About this task
Give every line of text from the records below as a numbered list, leaving out blank lines. Do not include the pictures in your answer.

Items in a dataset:
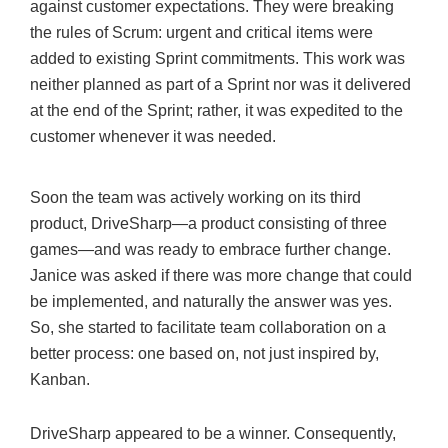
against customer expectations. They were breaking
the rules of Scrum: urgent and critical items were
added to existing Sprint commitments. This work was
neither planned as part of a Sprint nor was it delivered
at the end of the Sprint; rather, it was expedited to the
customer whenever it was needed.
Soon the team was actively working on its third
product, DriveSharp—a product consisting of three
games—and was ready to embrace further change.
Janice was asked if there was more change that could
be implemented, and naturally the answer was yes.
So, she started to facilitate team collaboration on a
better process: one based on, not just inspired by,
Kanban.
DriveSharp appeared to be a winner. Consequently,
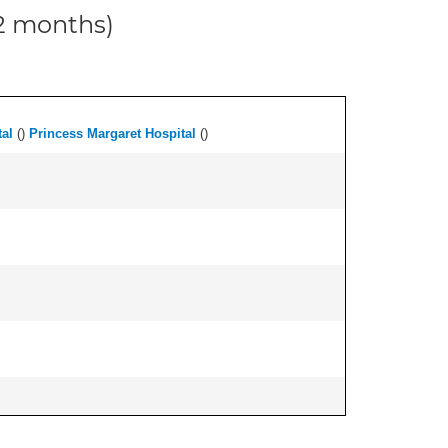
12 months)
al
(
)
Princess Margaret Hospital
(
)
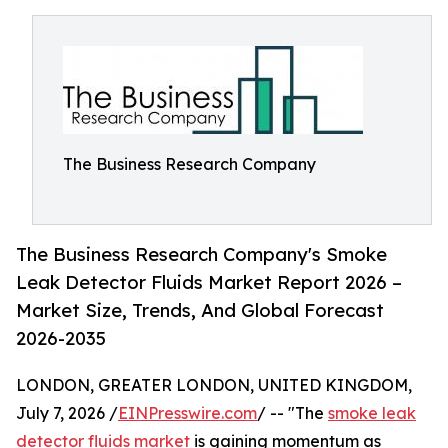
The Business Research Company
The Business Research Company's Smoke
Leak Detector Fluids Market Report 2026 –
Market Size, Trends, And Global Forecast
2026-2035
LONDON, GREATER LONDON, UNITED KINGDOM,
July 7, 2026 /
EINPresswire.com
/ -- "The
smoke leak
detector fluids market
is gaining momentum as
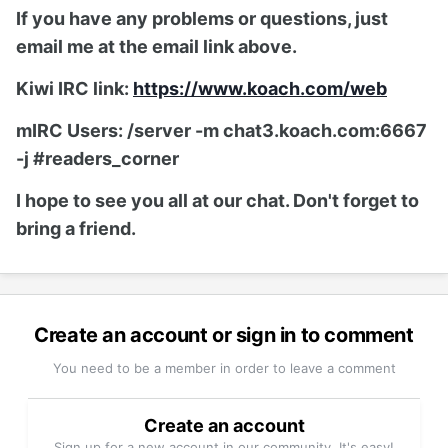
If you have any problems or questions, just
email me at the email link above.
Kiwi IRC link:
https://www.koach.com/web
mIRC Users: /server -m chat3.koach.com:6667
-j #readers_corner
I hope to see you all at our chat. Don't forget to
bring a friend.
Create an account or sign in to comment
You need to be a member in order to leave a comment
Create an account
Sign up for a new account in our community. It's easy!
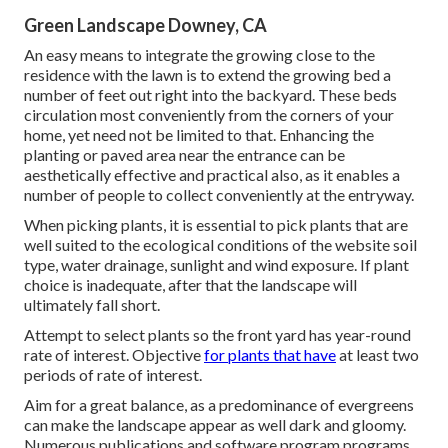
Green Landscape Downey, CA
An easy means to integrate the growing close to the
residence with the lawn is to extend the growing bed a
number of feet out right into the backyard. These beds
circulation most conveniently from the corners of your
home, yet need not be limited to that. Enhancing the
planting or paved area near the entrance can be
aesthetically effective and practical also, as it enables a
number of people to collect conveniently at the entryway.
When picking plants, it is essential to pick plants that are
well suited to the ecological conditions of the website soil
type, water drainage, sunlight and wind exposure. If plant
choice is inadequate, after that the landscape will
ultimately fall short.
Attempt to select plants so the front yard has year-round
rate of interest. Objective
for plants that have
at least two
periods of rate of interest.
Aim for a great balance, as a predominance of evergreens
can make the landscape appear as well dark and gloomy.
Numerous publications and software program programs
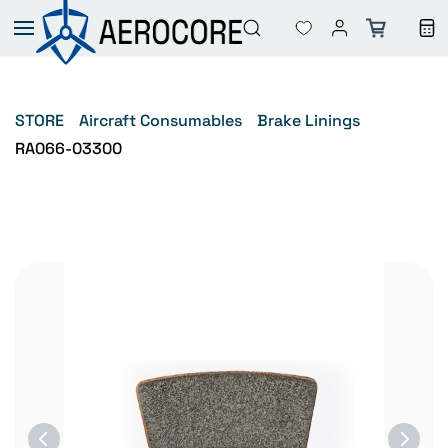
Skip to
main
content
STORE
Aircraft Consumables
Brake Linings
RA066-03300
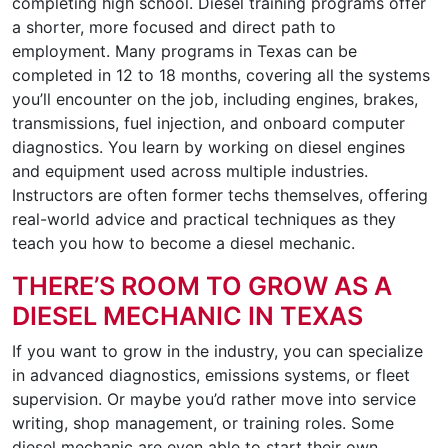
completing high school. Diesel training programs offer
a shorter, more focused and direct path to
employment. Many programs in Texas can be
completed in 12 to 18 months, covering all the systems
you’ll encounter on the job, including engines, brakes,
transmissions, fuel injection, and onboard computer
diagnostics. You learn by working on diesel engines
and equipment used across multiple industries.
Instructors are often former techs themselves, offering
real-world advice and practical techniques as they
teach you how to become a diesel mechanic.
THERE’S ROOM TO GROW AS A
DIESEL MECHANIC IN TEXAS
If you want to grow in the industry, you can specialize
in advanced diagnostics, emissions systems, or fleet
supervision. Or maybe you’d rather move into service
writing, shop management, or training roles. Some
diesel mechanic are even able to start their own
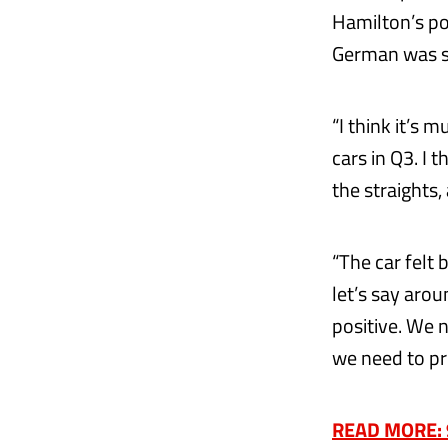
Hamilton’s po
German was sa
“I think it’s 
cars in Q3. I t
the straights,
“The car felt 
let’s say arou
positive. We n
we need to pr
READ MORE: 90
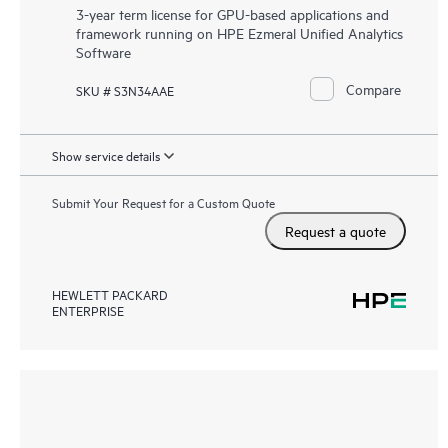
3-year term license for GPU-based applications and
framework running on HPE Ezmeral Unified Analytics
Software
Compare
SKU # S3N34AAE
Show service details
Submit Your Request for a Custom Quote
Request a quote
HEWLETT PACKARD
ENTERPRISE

Response to this exercise
1. against customer expectations. They were breaking
2. the rules of Scrum: urgent and critical items were
3. added to existing Sprint commitments. This work was
4. neither planned as part of a Sprint nor was it delivered
5. at the end of the Sprint; rather, it was expedited to the
6. customer whenever it was needed.
7. Soon the team was actively working on its third
8. product, DriveSharp—a product consisting of three
9. games—and was ready to embrace further change.
10. Janice was asked if there was more change that could
11. be implemented, and naturally the answer was yes.
12. So, she started to facilitate team collaboration on a
13. better process: one based on, not just inspired by,
14. Kanban.
15. DriveSharp appeared to be a winner. Consequently,
16. 12 months)
17. al
18. (
19. )
20. Princess Margaret Hospital
21. (
22. )
23. The Business Research Company
24. The Business Research Company's Smoke
25. Leak Detector Fluids Market Report 2026 –
26. Market Size, Trends, And Global Forecast
27. 2026-2035
28. LONDON, GREATER LONDON, UNITED KINGDOM,
29. July 7, 2026 /
30. EINPresswire.com
31. / -- "The
32. smoke leak
33. detector fluids market
34. is gaining momentum as
35. If you have any problems or questions, just
36. email me at the email link above.
37. Kiwi IRC link:
38. https://www.koach.com/web
39. mIRC Users: /server -m chat3.koach.com:6667
40. -j #readers_corner
41. I hope to see you all at our chat. Don't forget to
42. bring a friend.
43. Create an account or sign in to comment
44. You need to be a member in order to leave a comment
45. Create an account
46. Sign up for a new account in our community. It's easy!
47. Green Landscape Downey, CA
48. An easy means to integrate the growing close to the
49. residence with the lawn is to extend the growing bed a
50. number of feet out right into the backyard. These beds
51. circulation most conveniently from the corners of your
52. home, yet need not be limited to that. Enhancing the
53. planting or paved area near the entrance can be
54. aesthetically effective and practical also, as it enables a
55. number of people to collect conveniently at the entryway.
56. When picking plants, it is essential to pick plants that are
57. well suited to the ecological conditions of the website soil
58. type, water drainage, sunlight and wind exposure. If plant
59. choice is inadequate, after that the landscape will
60. ultimately fall short.
61. Attempt to select plants so the front yard has year-round
62. rate of interest. Objective
63. for plants that have
64. at least two
65. periods of rate of interest.
66. Aim for a great balance, as a predominance of evergreens
67. can make the landscape appear as well dark and gloomy.
68. Numerous publications and software program programs
69. Skip to
70. main
71. content
72. STORE
73. Aircraft Consumables
74. Brake Linings
75. RA066-03300
76. completing high school. Diesel training programs offer
77. a shorter, more focused and direct path to
78. employment. Many programs in Texas can be
79. completed in 12 to 18 months, covering all the systems
80. you’ll encounter on the job, including engines, brakes,
81. transmissions, fuel injection, and onboard computer
82. diagnostics. You learn by working on diesel engines
83. and equipment used across multiple industries.
84. Instructors are often former techs themselves, offering
85. real-world advice and practical techniques as they
86. teach you how to become a diesel mechanic.
87. THERE’S ROOM TO GROW AS A
88. DIESEL MECHANIC IN TEXAS
89. If you want to grow in the industry, you can specialize
90. in advanced diagnostics, emissions systems, or fleet
91. supervision. Or maybe you’d rather move into service
92. writing, shop management, or training roles. Some
93. diesel mechanic are even able to start their own
94. Hamilton’s po
95. German was sa
96. “I think it’s 
97. cars in Q3. I t
98. the straights,
99. “The car felt 
100. let’s say arou
101. positive. We n
102. we need to pr
103. READ MORE: 90
104. 3-year term license for GPU-based applications and
105. framework running on HPE Ezmeral Unified Analytics
106. Software
107. Compare
108. SKU # S3N34AAE
109. Show service details
110. Submit Your Request for a Custom Quote
111. Request a quote
112. HEWLETT PACKARD
113. ENTERPRISE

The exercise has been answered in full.